BioMarin Pharmaceutical Inc. (Nasdaq: BMRN) has received Food and Drug Administration approval to a drug to treat the lack of an enzyme in adults that, unchecked, can damage the brain.

The condition could lead to severe intellectual disability, seizures, tremors, behavioral problems and psychiatric symptoms, the San Rafael-based company said in the announcement Thursday.

The company expects to market Palynziq (pegvaliase-pqpz) for use by the end of June. An injection, the drug is designed to reduce blood levels of the enzyme phenylalanine (Phe) in adults who have phenylketonuria, or PKU, also known as PAH deficiency.

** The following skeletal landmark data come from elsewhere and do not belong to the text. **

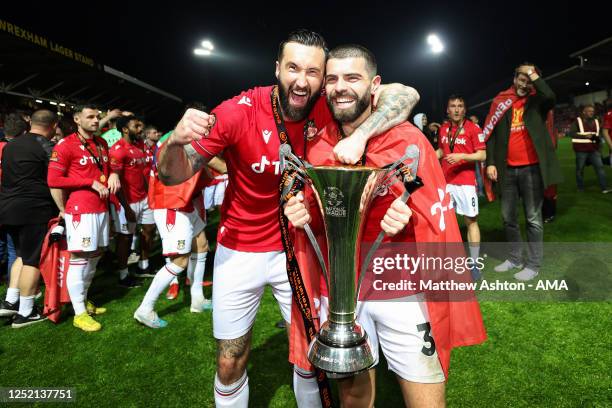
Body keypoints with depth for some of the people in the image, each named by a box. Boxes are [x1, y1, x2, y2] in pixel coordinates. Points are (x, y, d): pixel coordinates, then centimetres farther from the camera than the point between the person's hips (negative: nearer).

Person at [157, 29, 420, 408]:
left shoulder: (326, 109, -13)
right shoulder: (238, 112, -18)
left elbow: (405, 94, -18)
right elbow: (173, 175, -13)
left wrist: (359, 135, -34)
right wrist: (176, 141, -36)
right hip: (239, 251, -1)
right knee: (231, 360, 12)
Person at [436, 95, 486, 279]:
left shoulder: (473, 128, -5)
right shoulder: (443, 129, 11)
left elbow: (482, 155, -8)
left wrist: (462, 156, -21)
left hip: (465, 181, -5)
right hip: (445, 181, 5)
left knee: (471, 221, 0)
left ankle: (474, 265, 8)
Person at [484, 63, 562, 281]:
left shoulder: (537, 101, 2)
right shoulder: (501, 101, 9)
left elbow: (550, 96, -23)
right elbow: (490, 133, 8)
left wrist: (532, 73, -11)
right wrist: (490, 162, -1)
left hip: (531, 168, -3)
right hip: (507, 169, 4)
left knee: (533, 218, 2)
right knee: (508, 217, 12)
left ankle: (533, 264, 13)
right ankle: (514, 258, 28)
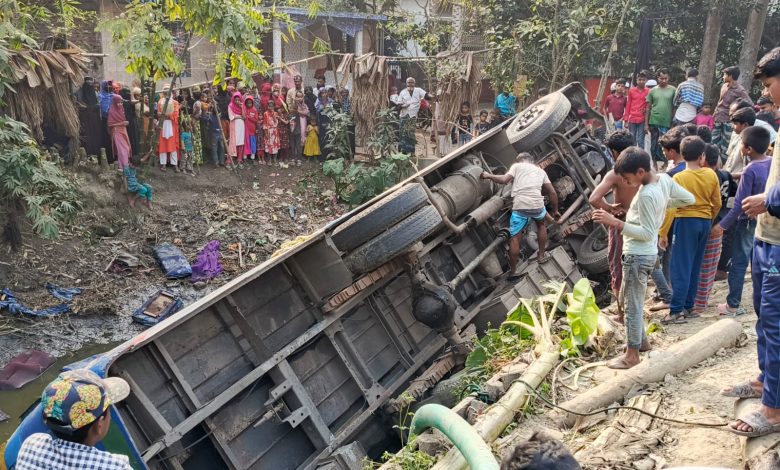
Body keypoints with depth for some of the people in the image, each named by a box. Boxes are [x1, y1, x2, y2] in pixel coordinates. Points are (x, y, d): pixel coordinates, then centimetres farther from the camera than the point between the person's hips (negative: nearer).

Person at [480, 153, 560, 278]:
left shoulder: (517, 166, 15)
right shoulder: (540, 170, 26)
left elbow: (504, 180, -3)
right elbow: (552, 193, 20)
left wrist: (488, 176, 12)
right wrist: (555, 211, 30)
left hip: (520, 206, -3)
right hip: (537, 204, 3)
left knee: (515, 237, 6)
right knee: (541, 224, 35)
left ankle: (513, 271, 10)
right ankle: (541, 255, 38)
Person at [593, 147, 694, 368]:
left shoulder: (646, 195, -25)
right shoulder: (664, 179, 1)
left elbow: (646, 233, -24)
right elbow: (688, 199, 13)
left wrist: (615, 222, -27)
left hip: (637, 256, -10)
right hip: (644, 253, 10)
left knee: (633, 305, 1)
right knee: (630, 298, 24)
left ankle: (632, 355, 12)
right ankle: (641, 340, 37)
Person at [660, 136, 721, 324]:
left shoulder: (678, 178, -12)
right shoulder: (711, 175, 1)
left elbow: (671, 208, -14)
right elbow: (717, 204, 8)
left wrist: (663, 232, -7)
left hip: (685, 222, -5)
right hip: (705, 223, 5)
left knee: (680, 268, -4)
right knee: (694, 267, 13)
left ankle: (676, 311, -6)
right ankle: (688, 307, 18)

It is a genetic disorder caused by Phe deficiency. About 50,000 patients are diagnosed with it in the regions of the world where BioMarin operates.

The drug is said to be the first approved "enzyme substitution therapy." Phe is an amino acid that is found in all forms of protein. The disease is tested for in infants, occurring in one in every 12,000 live births in the U.S.

It is treated by restricting diets but is considered more difficult to treat in adults. Palynziq would help those adults whose levels are not controllable by other means. Unchecked, it can show up with severe intellectual disability, seizures, tremors, behavioral problems and psychiatric symptoms.

“The approval of Palynziq is the culmination of more than a decade of perseverance by BioMarin employees dedicated to bringing treatments to PKU adult patients,” said Jean-Jacques Bienaimé, chairman and CEO, in the announcement. “We are proud of this medical achievement and appreciate the FDA’s thoughtful review of our application. We also are grateful to the PKU patients and medical communities for their continued partnership and participation in the clinical program that led to the approval of this effective therapy.”

Christine Brown, M.S., executive director of the National PKU Alliance, is quoted as calling Palynziq potentially a "game-changing therapy" for adults "who have struggled throughout their lives to control their Phe levels, despite rigorous management."